Supplied entries:
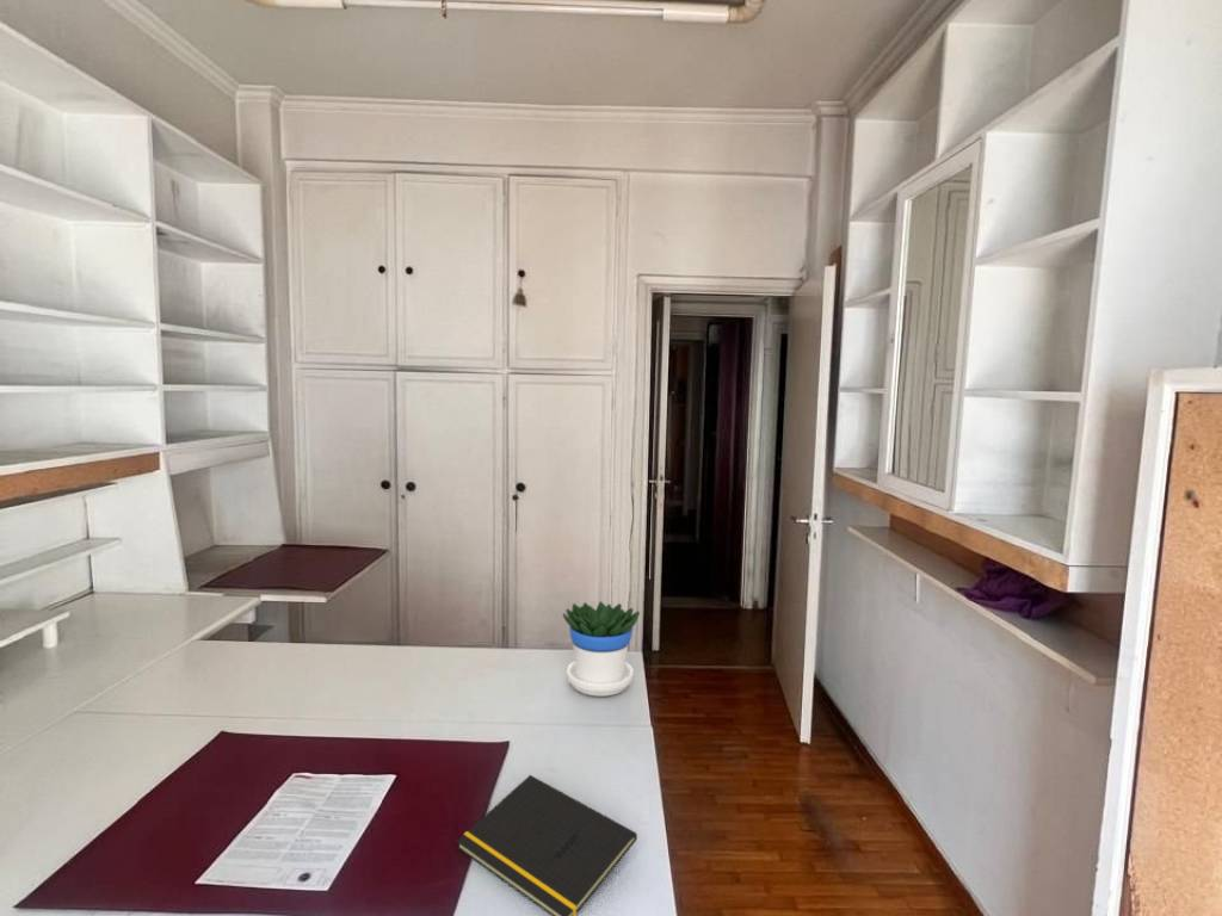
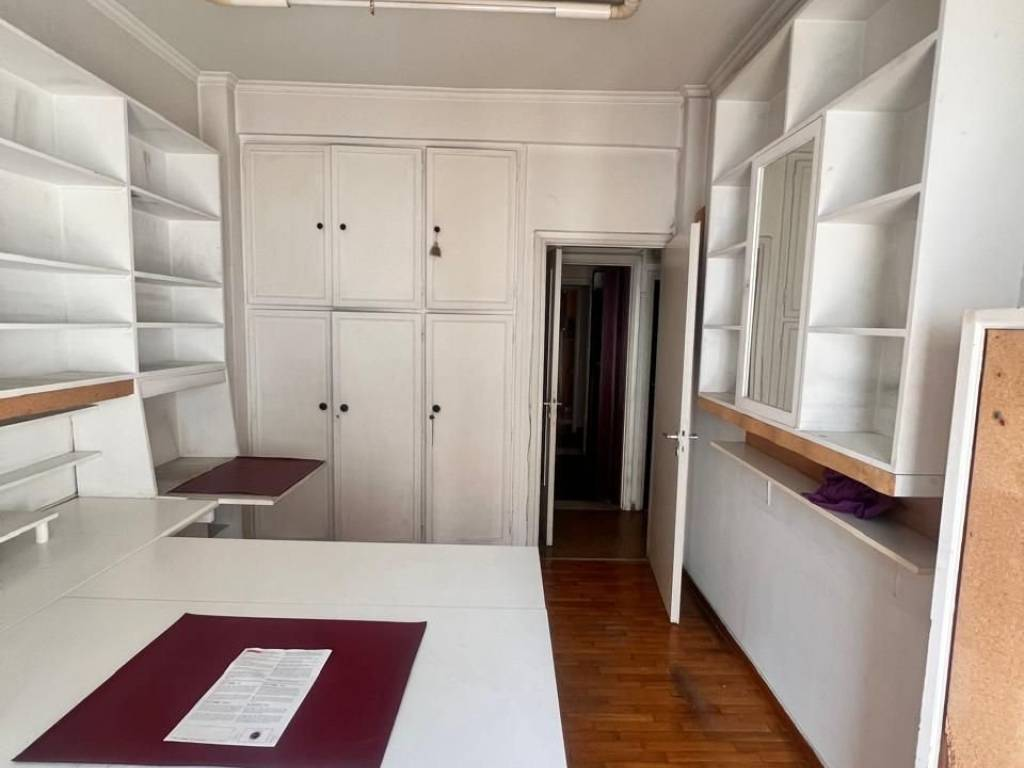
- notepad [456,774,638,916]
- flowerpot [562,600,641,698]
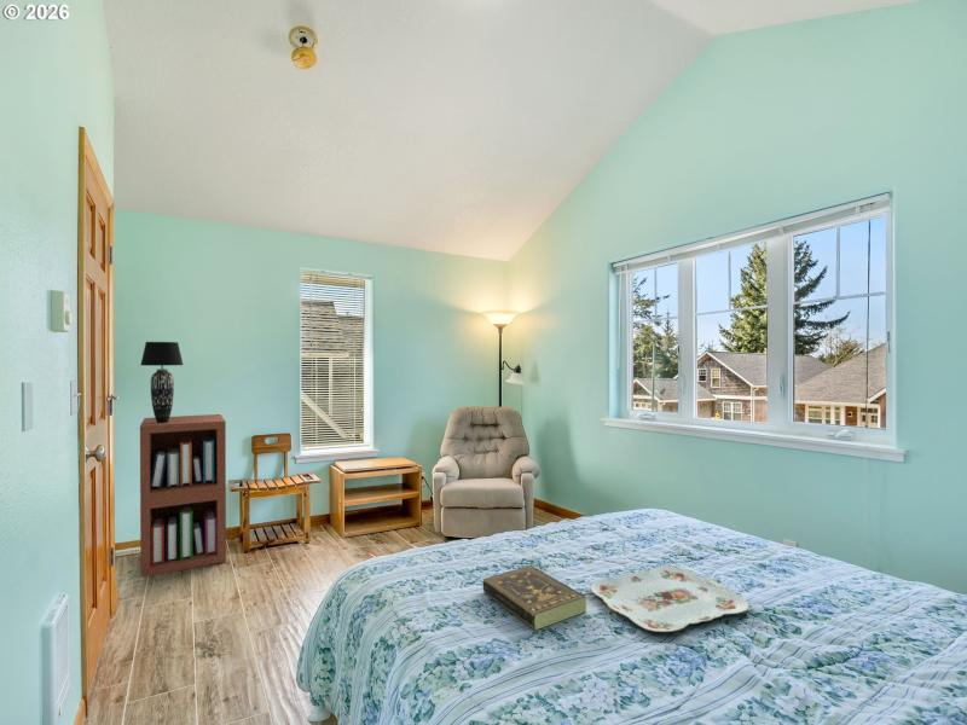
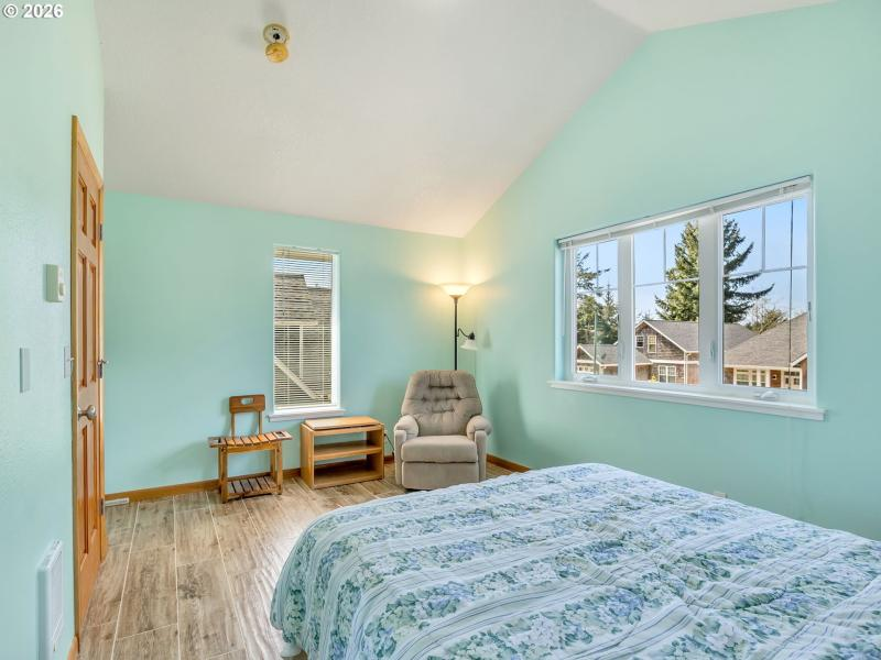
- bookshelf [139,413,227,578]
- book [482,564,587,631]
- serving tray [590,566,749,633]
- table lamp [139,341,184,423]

Try it:
Print the entire listing above verbatim. No picture should be included.

Your solution:
- notepad [456,774,638,916]
- flowerpot [562,600,641,698]
- bookshelf [139,413,227,578]
- book [482,564,587,631]
- serving tray [590,566,749,633]
- table lamp [139,341,184,423]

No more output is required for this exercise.